Here is my opinion on some of the flaws:
- The federal government wants you to be aware of what your A.P.R. is, and if it's gone up since your loan application was taken. Sounds good. But here's a couple of questions. Do you know what your A.P.R. is? Have you ever known? Did you know it is different than your interest rate? If you are like 99.9% of all Americans, the answers are "no". The link that follows, is a pretty good definition... have a look . OK, are you still awake? That probably still didn't make a lot of sense. FLAW #1: The government wants to protect you from an increase in your A.P.R., yet they have never come up with a good definition for it. The federal government came up with this rather useless number in...get this..1968. Yes, an A.P.R. has been on mortgage loans for 41 years, and most people wouldn't know it if it was written in flashing neon red lights.
- If your final A.P.R. increases by more than .125(1/8)% from your initial loan disclosures to your final ones, you must be given an additional six business daysto decide if you still want your loan. That actually sounds kind of good. But wait. How does that figure get increased? Well, the most simple ways are if interest rates went up from the time you started until the time you were ready to lock your loan. Or how about if the sales price changed, maybe you decided to change loan programs all together.Any of those very simple, normal things could very easily trigger that extra waiting period. So how does this effect you? FLAW#2: In order to avoid this extended wait period, your bank, mortgage broker will likely show a marginally higher interest rate and/or loan costs in your initial disclosures. Keep in mind, the waiting period is only triggered if your final A.P.R. is higher. FLAW 2A: The odds of your initial disclosures being higher actually will increase with the new law.
- Once the lender has or package to start with, you must be sent(read: you must wait) and additional 4 business daysbefore your appraisal can be ordered. The premise is so that you will have three business days to receive the previously mentioned flawed disclosures in your mail...not your email,mind you. You're mail..as in post office.

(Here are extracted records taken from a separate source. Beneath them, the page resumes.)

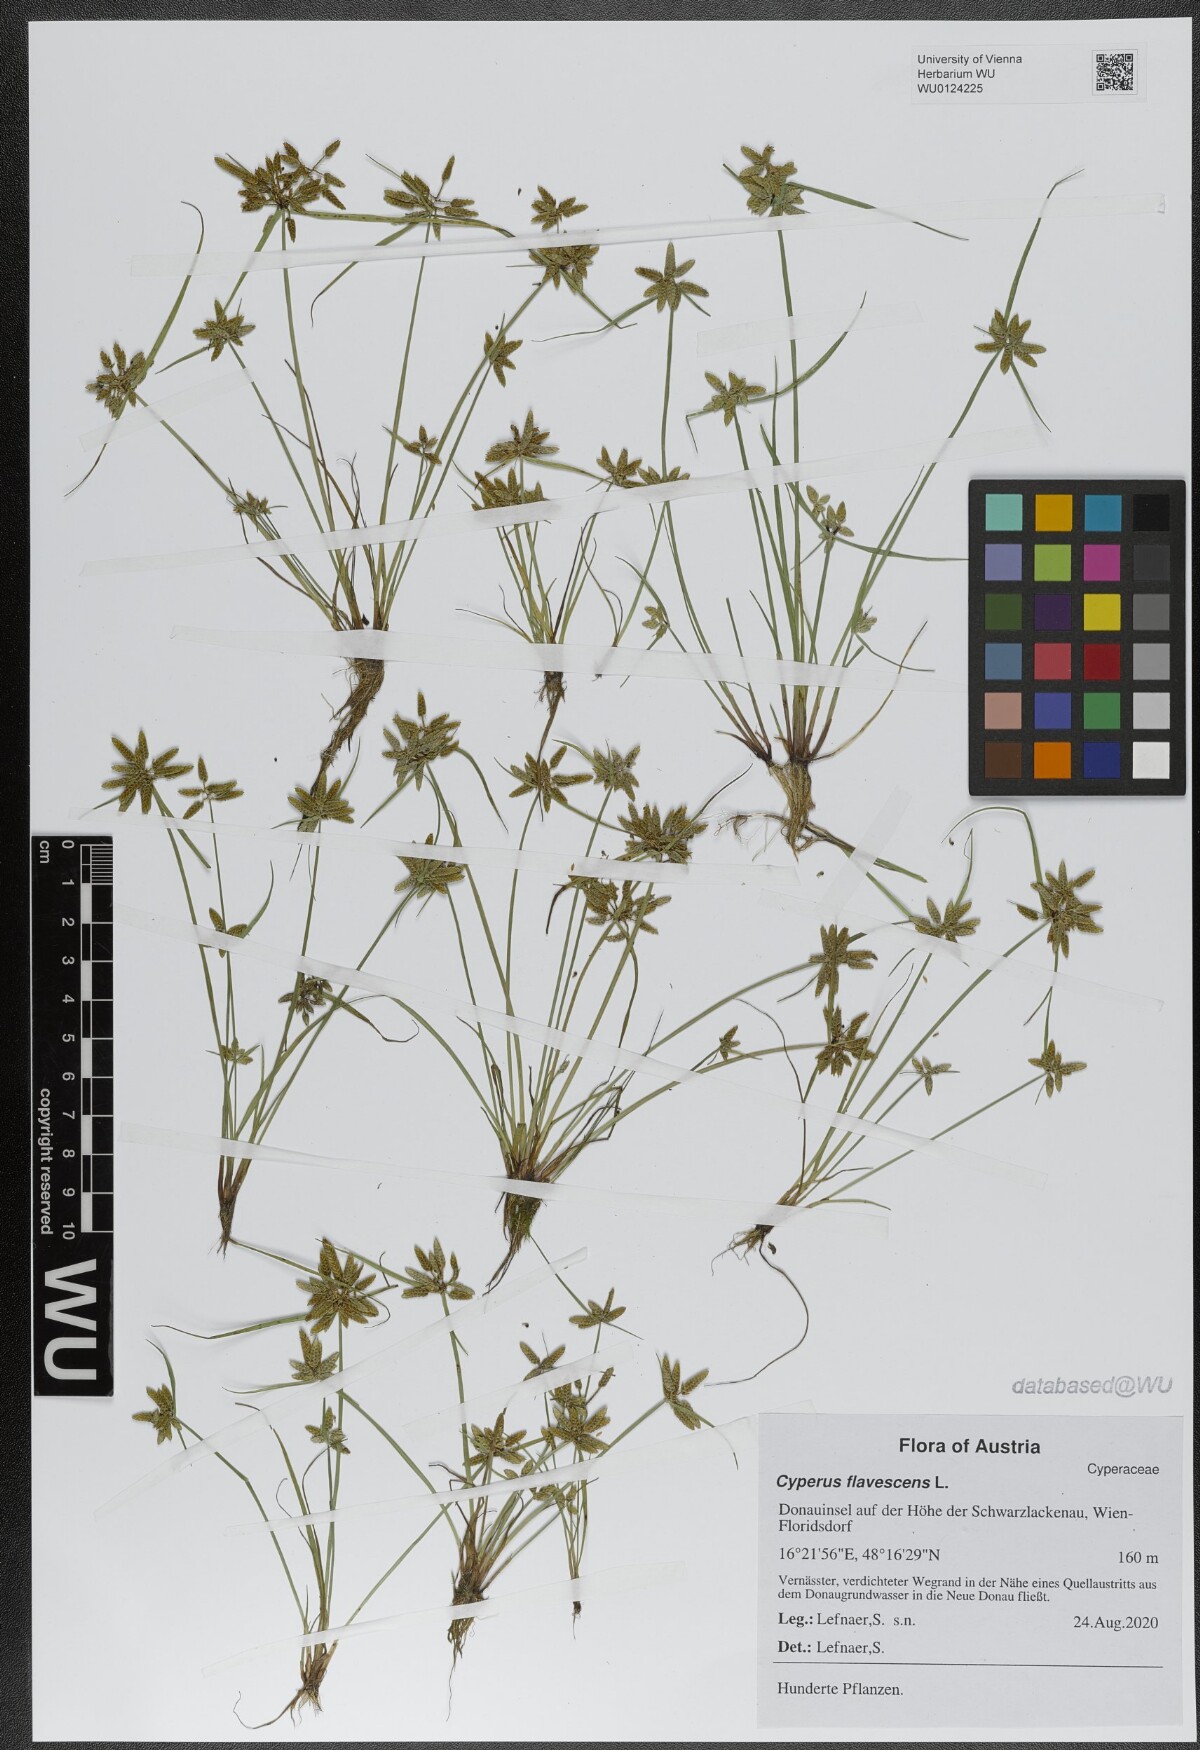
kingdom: Plantae
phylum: Tracheophyta
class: Liliopsida
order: Poales
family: Cyperaceae
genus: Cyperus
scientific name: Cyperus flavescens
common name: Yellow galingale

FLAW#3: Does the government not know about this new thing called the Internet?
Now here's where the numbers meet the road.You potentially have just enountered an additional 10 business days of waiting. Business days don't count Sundays,folks.And in buying a home, you have two VERY important dates to be aware of. The first is your inspection contingency period. Basically that is the number of days you have to inspect a property once you are in escrow. During that time, you can potentially cancel the transaction if you need. In a normal market here in California, that time period is 17 days. In this fun filled, wacky foreclosure market, it's quite common for the seller to lower that to 10 days. OOOPPSSSSSS. See the problem with the math? Your contingency period could effectively be up while you are waiting for "T's" to be crossed and "I's" to be dotted. Don't think for a minute the large bank that you are negotiating with as the seller gives one rip that you can't meet their time frame. At that point, there is a risk of forfeiture of your initial deposit.
The second date in all of this is the time frame you need when locking in your interest rate. Once in escrow,a typical loan could actually close in thirty days. Most lenders would lock your loan for no additional charge for 30 days. THESE are calander days.And trust me, Sundays count. With all the extra time afforded you for your own "protection", you will no longer be able to close in 30 days. Some lenders I use won't even offer a 30 day lock unless your final loan papers are drawn. Here's the gem in this one. A 45 day lock could cost you an additional .5% in your loan fees(On a $200,000 loan, that's an additional $1,000). $1,000 sure seems like a lot to protect you from an A.P.R. that most people don't know about to begin with.
In closing, there is a lot wrong with the real estate and mortgage industry. Some very much the fault of business. Some also the fault of buyers and sellers. The government did need to step up its oversight. However, it's a slippery slope when it also starts mandating how a free enterprise industry and their clients must go about day to day functions. If you are interested in buying or refinancing, please take time to familiarize yourself with the H.E.R.A law. There are some wonderful things in it. But the parts I've outlined are some potentially detrimental aspects.